━━ Information supplied ━━

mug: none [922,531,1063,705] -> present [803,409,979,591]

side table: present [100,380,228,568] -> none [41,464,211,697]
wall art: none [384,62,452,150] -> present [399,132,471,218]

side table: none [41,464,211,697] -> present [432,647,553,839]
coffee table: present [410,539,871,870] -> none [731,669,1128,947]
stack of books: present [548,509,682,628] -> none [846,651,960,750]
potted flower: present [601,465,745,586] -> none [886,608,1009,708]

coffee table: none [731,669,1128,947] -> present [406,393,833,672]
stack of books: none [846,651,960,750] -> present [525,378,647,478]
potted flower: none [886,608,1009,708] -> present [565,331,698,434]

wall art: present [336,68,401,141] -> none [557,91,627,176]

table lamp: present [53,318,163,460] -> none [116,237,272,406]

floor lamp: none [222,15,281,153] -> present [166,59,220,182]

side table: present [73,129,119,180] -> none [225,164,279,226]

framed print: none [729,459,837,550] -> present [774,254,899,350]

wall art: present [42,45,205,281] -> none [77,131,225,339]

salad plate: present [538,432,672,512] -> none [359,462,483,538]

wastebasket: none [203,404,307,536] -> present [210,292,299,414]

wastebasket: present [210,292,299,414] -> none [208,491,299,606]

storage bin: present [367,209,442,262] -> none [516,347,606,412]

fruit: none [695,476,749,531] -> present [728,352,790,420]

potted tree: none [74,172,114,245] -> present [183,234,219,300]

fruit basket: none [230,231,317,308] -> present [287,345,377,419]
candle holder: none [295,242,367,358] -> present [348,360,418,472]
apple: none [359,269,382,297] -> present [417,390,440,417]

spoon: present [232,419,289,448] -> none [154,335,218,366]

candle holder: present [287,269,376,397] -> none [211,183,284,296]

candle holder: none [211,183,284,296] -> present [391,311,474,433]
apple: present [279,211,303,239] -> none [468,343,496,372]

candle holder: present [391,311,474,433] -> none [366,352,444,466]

━━━

▶ _The task_: Would you reproduce the whole listing exactly as it stands?

▶ _Answer below_:
mug: none [922,531,1063,705] -> present [803,409,979,591]

side table: present [100,380,228,568] -> none [41,464,211,697]
wall art: none [384,62,452,150] -> present [399,132,471,218]

side table: none [41,464,211,697] -> present [432,647,553,839]
coffee table: present [410,539,871,870] -> none [731,669,1128,947]
stack of books: present [548,509,682,628] -> none [846,651,960,750]
potted flower: present [601,465,745,586] -> none [886,608,1009,708]

coffee table: none [731,669,1128,947] -> present [406,393,833,672]
stack of books: none [846,651,960,750] -> present [525,378,647,478]
potted flower: none [886,608,1009,708] -> present [565,331,698,434]

wall art: present [336,68,401,141] -> none [557,91,627,176]

table lamp: present [53,318,163,460] -> none [116,237,272,406]

floor lamp: none [222,15,281,153] -> present [166,59,220,182]

side table: present [73,129,119,180] -> none [225,164,279,226]

framed print: none [729,459,837,550] -> present [774,254,899,350]

wall art: present [42,45,205,281] -> none [77,131,225,339]

salad plate: present [538,432,672,512] -> none [359,462,483,538]

wastebasket: none [203,404,307,536] -> present [210,292,299,414]

wastebasket: present [210,292,299,414] -> none [208,491,299,606]

storage bin: present [367,209,442,262] -> none [516,347,606,412]

fruit: none [695,476,749,531] -> present [728,352,790,420]

potted tree: none [74,172,114,245] -> present [183,234,219,300]

fruit basket: none [230,231,317,308] -> present [287,345,377,419]
candle holder: none [295,242,367,358] -> present [348,360,418,472]
apple: none [359,269,382,297] -> present [417,390,440,417]

spoon: present [232,419,289,448] -> none [154,335,218,366]

candle holder: present [287,269,376,397] -> none [211,183,284,296]

candle holder: none [211,183,284,296] -> present [391,311,474,433]
apple: present [279,211,303,239] -> none [468,343,496,372]

candle holder: present [391,311,474,433] -> none [366,352,444,466]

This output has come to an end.